:: Source passage ::
Drivers of Success

Software helps pool professionals find maximum route efficiency

When Bob Moore started out in the pool business 42 years ago, paper maps were the way managers devised efficient service routes. Personal computers were still several years away, the internet and smartphones much further in the future. pagers and pay telephones were the most high-tech ways available to contacting technicians in the field about route changes.

Moore is president and general manager of Burton Pools & Spas in Fort Smith, Arkansas. The company began in 1978 mainly building swimming pools, then moved into offering cleaning and repair services. Today, with an additional office in Springdale, Arkansas, Burton Pools has four technicians and three support staff working 15 routes and servicing some 125 pools per week. The company also winterizes about 2,000 pools per year and opens 1,400.

Burton has used several routing programs over the years and recently began using Wex Telematics for plotting routes and tracking service vehicles. Not surprisingly, Moore considers routing software essential to performing all those jobs efficiently. 

“I don’t know how anybody manages without them,” he says. 

“Reducing windshield time is the No. 1 goal of service routing,” says Dan McManus, president and CEO of Evosus Software, a leading producer of business management software. “Guys sitting in a truck, burning time and gas, is an owner’s nightmare. You are burning money with an inefficient service route. On the flip side, ensuring a low-mileage route that also works around traffic patterns ensures that your service techs are in the field — cleaning pools, fixing pumps — and generating revenue.”

What, exactly, are the important factors to take into account in planning an efficient service route? 

“Planning a service route may not always be as straightforward as it seems,” says Jim Quitugua, business software development manager at Fluidra in Carlsbad, California, which offers iON Pool Care routing software. “There are a number of factors that should be considered in order to make service routes efficient while also providing the flexibility to adjust to changes.”

Based on customer input, Quitugua adds, his company determined that service routes need to be optimized for the day’s schedule while also remaining flexible enough to accommodate necessary changes, such as taking on a new customer, modifying routes temporarily or making permanent alterations due to changes in employment or a growing customer base. 

“Another major concern is the ability to quickly respond to emergencies,” he added. “To do so, you must know where technicians are in the field at any given moment and who nearby is best suited to respond.”

:: Data for review ::
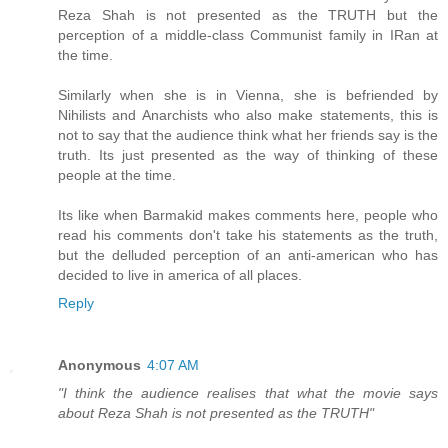
Reza Shah is not presented as the TRUTH but the
perception of a middle-class Communist family in IRan at
the time.
Similarly when she is in Vienna, she is befriended by
Nihilists and Anarchists who also make statements, this is
not to say that the audience think what her friends say is the
truth. Its just presented as the way of thinking of these
people at the time.
Its like when Barmakid makes comments here, people who
read his comments don't take his statements as the truth,
but the delluded perception of an anti-american who has
decided to live in america of all places.
Reply
Anonymous
4:07 AM
"I think the audience realises that what the movie says
about Reza Shah is not presented as the TRUTH"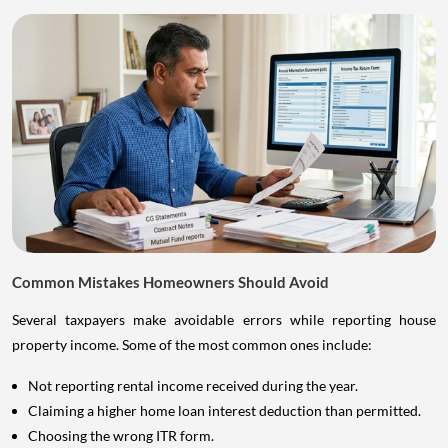
Common Mistakes Homeowners Should Avoid
Several taxpayers make avoidable errors while reporting house
property income. Some of the most common ones include:
Not reporting rental income received during the year.
Claiming a higher home loan interest deduction than permitted.
Choosing the wrong ITR form.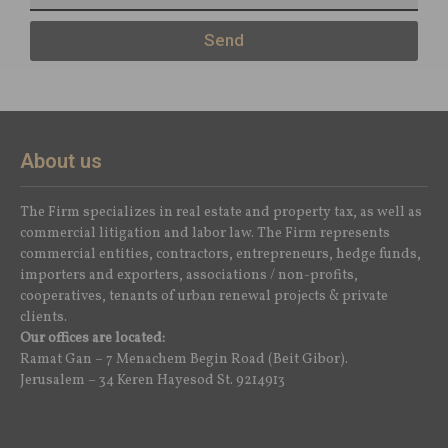
Send
About us
The Firm specializes in real estate and property tax, as well as
commercial litigation and labor law. The Firm represents
commercial entities, contractors, entrepreneurs, hedge funds,
importers and exporters, associations / non-profits,
cooperatives, tenants of urban renewal projects & private
clients.
Our offices are located:
Ramat Gan – 7 Menachem Begin Road (Beit Gibor).
Jerusalem – 34 Keren Hayesod St. 9214913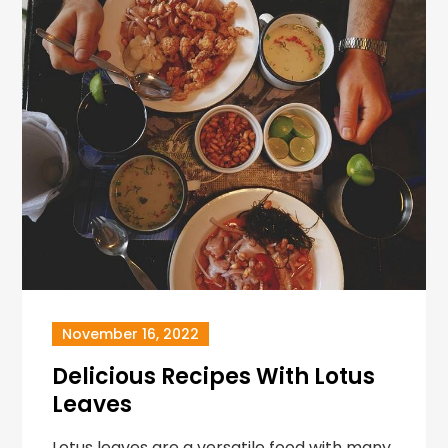
November 16, 2022
Delicious Recipes With Lotus
Leaves
Lotus leaves are a versatile food with many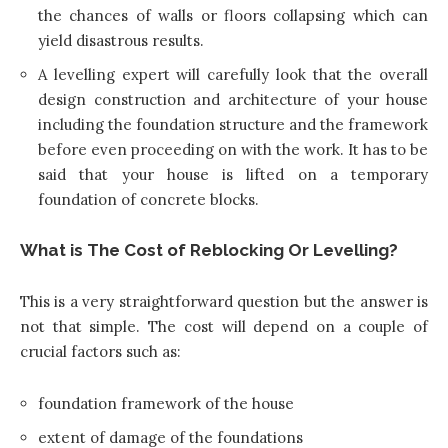
the chances of walls or floors collapsing which can
yield disastrous results.
A levelling expert will carefully look that the overall
design
construction and architecture
of your house
including the foundation structure and the framework
before even proceeding on with the work. It has to be
said that your house is lifted on a temporary
foundation of concrete blocks.
What is The Cost of Reblocking Or Levelling?
This is a very straightforward question but the answer is
not that simple. The cost will depend on a couple of
crucial factors such as:
foundation framework of the house
extent of damage of the foundations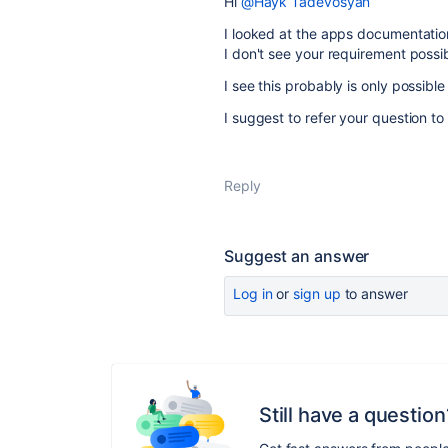
Hi
@Hayk Tadevosyan
I looked at the apps documentation
I don't see your requirement possib
I see this probably is only possibl
I suggest to refer your question to
Reply
Suggest an answer
Log in
or
sign up
to answer
Still have a question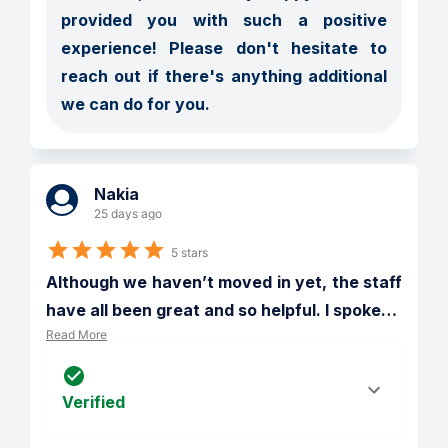
provided you with such a positive 
experience! Please don't hesitate to 
reach out if there's anything additional 
we can do for you.
Nakia
25 days ago
5 stars
Although we haven’t moved in yet, the staff 
have all been great and so helpful. I spoke
…
Read More
Verified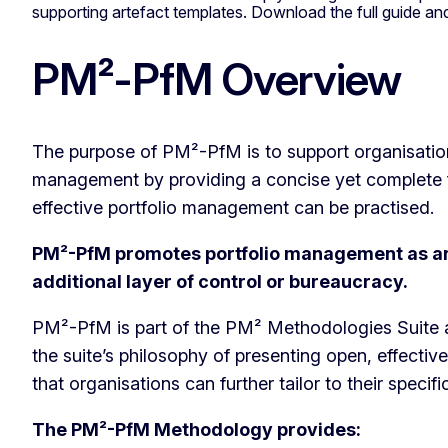
supporting artefact templates. Download the full guide 
PM²-PfM Overview
The purpose of PM²-PfM is to support organisations
management by providing a concise yet complete 
effective portfolio management can be practised.
PM²-PfM promotes portfolio management as an 
additional layer of control or bureaucracy.
PM²-PfM is part of the PM² Methodologies Suite a
the suite’s philosophy of presenting open, effecti
that organisations can further tailor to their specif
The PM²-PfM Methodology provides: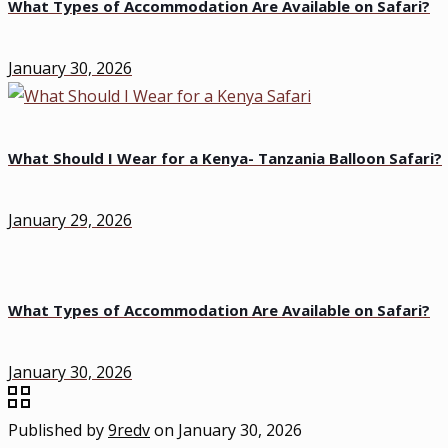
What Types of Accommodation Are Available on Safari?
January 30, 2026
What Should I Wear for a Kenya- Tanzania Balloon Safari?
January 29, 2026
What Types of Accommodation Are Available on Safari?
January 30, 2026
Published by
9redv
on
January 30, 2026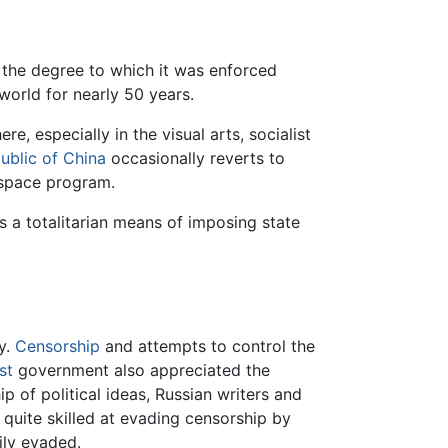
h the degree to which it was enforced
orld for nearly 50 years.
ere, especially in the visual arts, socialist
ublic of China
occasionally reverts to
 space program.
s a totalitarian means of imposing state
cy.
Censorship
and attempts to control the
st
government also appreciated the
p of political ideas, Russian writers and
e quite skilled at evading censorship by
ily evaded.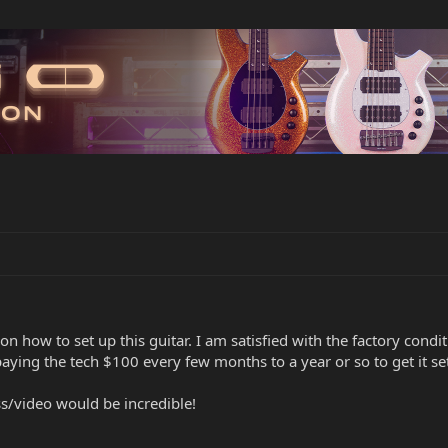
n how to set up this guitar. I am satisfied with the factory cond
paying the tech $100 every few months to a year or so to get it set
s/video would be incredible!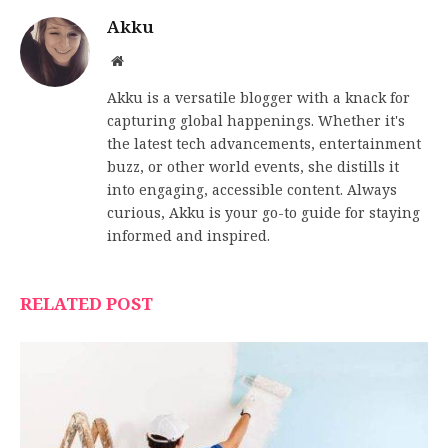
Akku
Website
Akku is a versatile blogger with a knack for
capturing global happenings. Whether it's
the latest tech advancements, entertainment
buzz, or other world events, she distills it
into engaging, accessible content. Always
curious, Akku is your go-to guide for staying
informed and inspired.
RELATED POST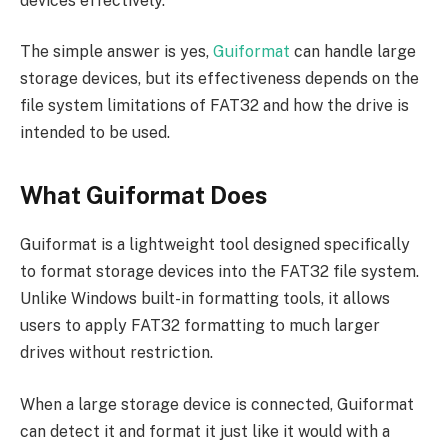
devices effectively.
The simple answer is yes,
Guiformat
can handle large
storage devices, but its effectiveness depends on the
file system limitations of FAT32 and how the drive is
intended to be used.
What Guiformat Does
Guiformat is a lightweight tool designed specifically
to format storage devices into the FAT32 file system.
Unlike Windows built-in formatting tools, it allows
users to apply FAT32 formatting to much larger
drives without restriction.
When a large storage device is connected, Guiformat
can detect it and format it just like it would with a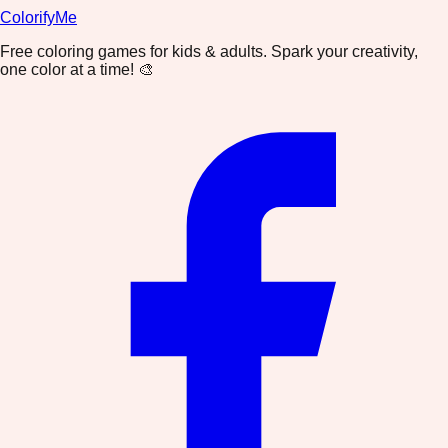
ColorifyMe
Free coloring games for kids & adults. Spark your creativity,
one color at a time! 🎨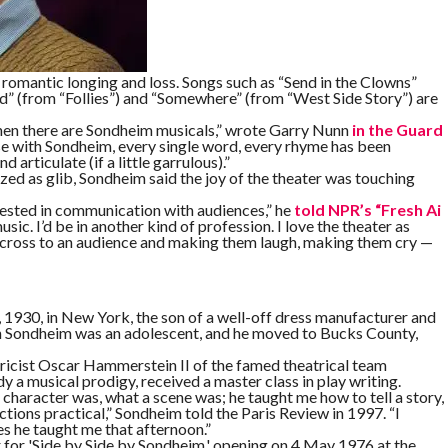
romantic longing and loss. Songs such as “Send in the Clowns”
d” (from “Follies”) and “Somewhere” (from “West Side Story”) are
 then there are Sondheim musicals,” wrote Garry Nunn
in the Guard
use with Sondheim, every single word, every rhyme has been
d articulate (if a little garrulous).”
ed as glib, Sondheim said the joy of the theater was touching
erested in communication with audiences,” he
told NPR’s “Fresh Ai
sic. I’d be in another kind of profession. I love the theater as
 across to an audience and making them laugh, making them cry —
930, in New York, the son of a well-off dress manufacturer and
en Sondheim was an adolescent, and he moved to Bucks County,
lyricist Oscar Hammerstein II of the famed theatrical team
 musical prodigy, received a master class in play writing.
character was, what a scene was; he taught me how to tell a story,
ctions practical,” Sondheim told the Paris Review in 1997. “I
ples he taught me that afternoon.”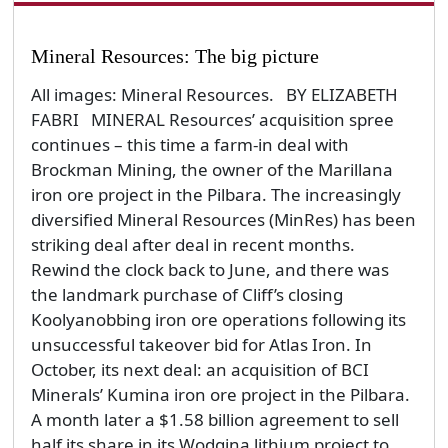
Mineral Resources: The big picture
All images: Mineral Resources. BY ELIZABETH
FABRI MINERAL Resources’ acquisition spree
continues – this time a farm-in deal with
Brockman Mining, the owner of the Marillana
iron ore project in the Pilbara. The increasingly
diversified Mineral Resources (MinRes) has been
striking deal after deal in recent months.
Rewind the clock back to June, and there was
the landmark purchase of Cliff’s closing
Koolyanobbing iron ore operations following its
unsuccessful takeover bid for Atlas Iron. In
October, its next deal: an acquisition of BCI
Minerals’ Kumina iron ore project in the Pilbara.
A month later a $1.58 billion agreement to sell
half its share in its Wodgina lithium project to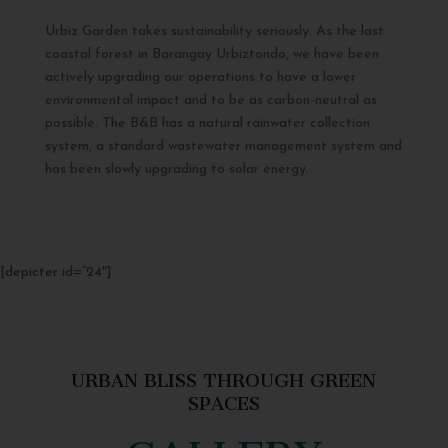
Urbiz Garden takes sustainability seriously. As the last
coastal forest in Barangay Urbiztondo, we have been
actively upgrading our operations to have a lower
environmental impact and to be as carbon-neutral as
possible. The B&B has a natural rainwater collection
system, a standard wastewater management system and
has been slowly upgrading to solar energy.
[depicter id=”24″]
URBAN BLISS THROUGH GREEN
SPACES
GALLERY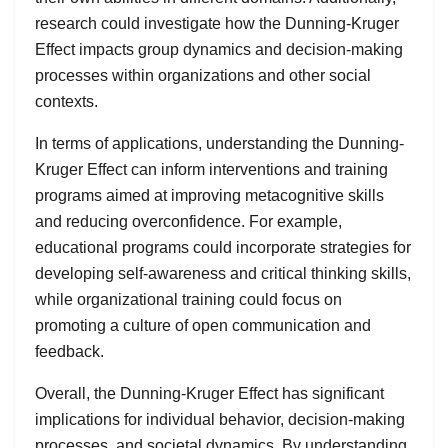
research could investigate how the Dunning-Kruger
Effect impacts group dynamics and decision-making
processes within organizations and other social
contexts.
In terms of applications, understanding the Dunning-
Kruger Effect can inform interventions and training
programs aimed at improving metacognitive skills
and reducing overconfidence. For example,
educational programs could incorporate strategies for
developing self-awareness and critical thinking skills,
while organizational training could focus on
promoting a culture of open communication and
feedback.
Overall, the Dunning-Kruger Effect has significant
implications for individual behavior, decision-making
processes, and societal dynamics. By understanding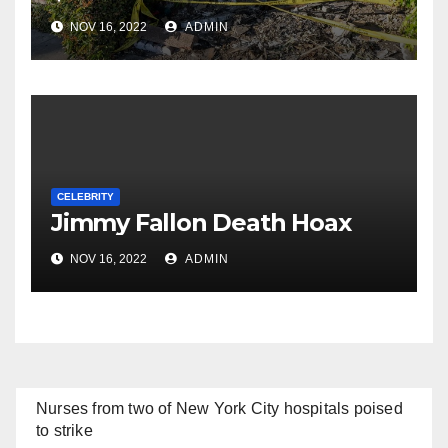
NOV 16, 2022
ADMIN
CELEBRITY
Jimmy Fallon Death Hoax
NOV 16, 2022
ADMIN
Nurses from two of New York City hospitals poised
to strike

:: Your goal ::
Rewrite the stretch of the pool routing article from "Drivers of Success" through "and opens 1,400.", replacing "technicians" with "crew members".

:: Answer section ::
Drivers of Success

Software helps pool professionals find maximum route efficiency

When Bob Moore started out in the pool business 42 years ago, paper maps were the way managers devised efficient service routes. Personal computers were still several years away, the internet and smartphones much further in the future. pagers and pay telephones were the most high-tech ways available to contacting crew members in the field about route changes.

Moore is president and general manager of Burton Pools & Spas in Fort Smith, Arkansas. The company began in 1978 mainly building swimming pools, then moved into offering cleaning and repair services. Today, with an additional office in Springdale, Arkansas, Burton Pools has four crew members and three support staff working 15 routes and servicing some 125 pools per week. The company also winterizes about 2,000 pools per year and opens 1,400.